I'm so sorry for not updating my other fics, but this just served as a way to just un-block my writer's block.
Dean knew how to be hungry. Hell, he spent most of his life in that perpetual state of gnawing ache. It came in stages, like a step-to-step rulebook.
First comes the low grumble, the kind of hunger that makes you yearn for a grilled-cheese sandwich or mac-and-cheese. It tears through you, like a small quake. You can hear it, a small rumbling roar.
Then it disappears. It recedes back into your stomach, and you can almost forget the fact that you were even hungry in the first place. It's like a small fly hovering about your head. Dean quickly learned how to swat it away.
Next came the nauseating churn. It tumbles about in your stomach, and you feel like you're about to retch. Dean used to gag in the backseat of the impala, when the sickness mixed with the speed of the old engine pushing the car forward and the smell of Jack Daniels wafting about his nose got to be too much. It was always a dry, almost gentle action. It wasn't strong, like the violent, bilious hurl you get when you have the stomach flu, but small, and barely noticeable. He would open his mouth, just the slightest bit, and his tongue would poke out a bit. His stomach would cave in, and his ribs expand. It would put a pressure on his chest, as if someone was holding a boot there.

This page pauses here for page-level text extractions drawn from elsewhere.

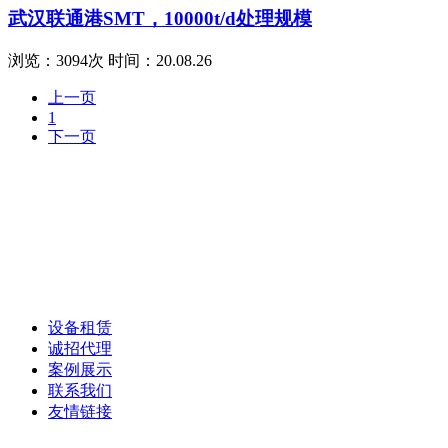
武汉联通港SMT，10000t/d处理规模
浏览：3094次 时间：20.08.26
上一页
1
下一页
设备租赁
诚招代理
案例展示
联系我们
友情链接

Then something would push him forward, just the slightest bit, to the point where he was almost curled in on himself. It felt like his esophagus was trying to force its way from his throat, a soft but forceful motion. Dean didn't make a noise, and as the years passed, he became more and more in control of this urge to spill the bile from his stomach. He always hated this particular stage, because if he was at that point when he finally did get to eat, he didn't want any food at all, lest he lose it in the backseat of his father's precious car.
After the nausea came the true ache. It spreads through you like a fire, and burns the inside of your skin. It wrapped around Dean's back and crept up his ribs, and he wanted to moan. He used to cry, softly in the back, curled up on the worn leather seats. When he was especially young, he would whimper and whine, so low that John wouldn't be able to hear over the blare of the radio. He desperately tried to keep quiet, but the pain always was a bit too much. Eventually his whimpers and moans, so soft not even little Sammy could hear, dwindled to soft sniffs as the tears streamed down his round face. Then he stopped crying all together.
The final stage was the easiest. By then the worst was over, and the ache was so deep that Dean didn't even feel it anymore. But the hardest part was that by the time he got to that point, food was disgusting. He looked at it and no longer had that ravenous gleam in his eyes. It was replaced with a dull acceptance. He knew he had to eat it, but he didn't want to. He crammed the offending matter down his throat, stuffing his face in a trance like state. Even the smell was disgusting. He found that feeding Sammy first prepped his stomach for the heavy weight.
They would stop for food each night, but more often than not, it was at a convenience store, where John threw Twinkies, Yodels, and sometimes pretzels in the backseat with a careless hand. As Sam grew, Dean gave more and more of his proportions to sate the growing boy's needs. On the rare occasion that they stopped at a diner, John would order one plate for both siblings, the cheapest thing on the menu. Dean knew that Sammy was his responsibility, and he knew what that sharp look from his father meant when the waitress set the plate down in front of them. He would always slide the plate over so that it was directly in front of the younger Winchester, and tell him to eat until he was full. On good days, Sam only ate about a quarter to half of the crap on the plate. On bad days, Sam devoured the whole meal, unwittingly leaving his big brother with nothing.
All-you-can-eat buffets were always his favorite. He would get up and fill their plate to the brim, stacking it high with warm, starchy things that expanded in the stomach. Sam would pick at it, eat his fill, and then push the plate over to the empty space before his brother with a disgusted twitch of his lip. Dean would then dig in with varied amounts of enthusiasm, depending on the kind of hunger he felt that particular day. He would eat until he was full, stuffed to the point where he was borderline queasy. Then they would leave and Dean would fight to keep it all down.
Eventually Sam caught on, but by then John was throwing Dean a wad of tens or twenties and leaving them for days on end, leaving Dean the job of caring for his younger brother, even more so than he usually did. Dean didn't mind. He would rent out the cheapest motel and he and Sammy would eat at their own pace, when they were hungry, only stopping when they were full or the money gone. Dean always made sure that that was never the case, even if he had to turn down that deluxe burger at the local diner and have something cheaper and less filling instead.
He never particularly minded it. Sam tended to be more upset about it than he was. Dean Winchester learned to handle hunger well, but that doesn't mean it didn't affect him. He had aches from certain vitamin deficiencies, and always ate too much when he stopped off for meals, even when he had enough money to have three steady ones a day. It was just something that stuck with him. Because when Dean was little, he never knew when he was going to get another mouthful.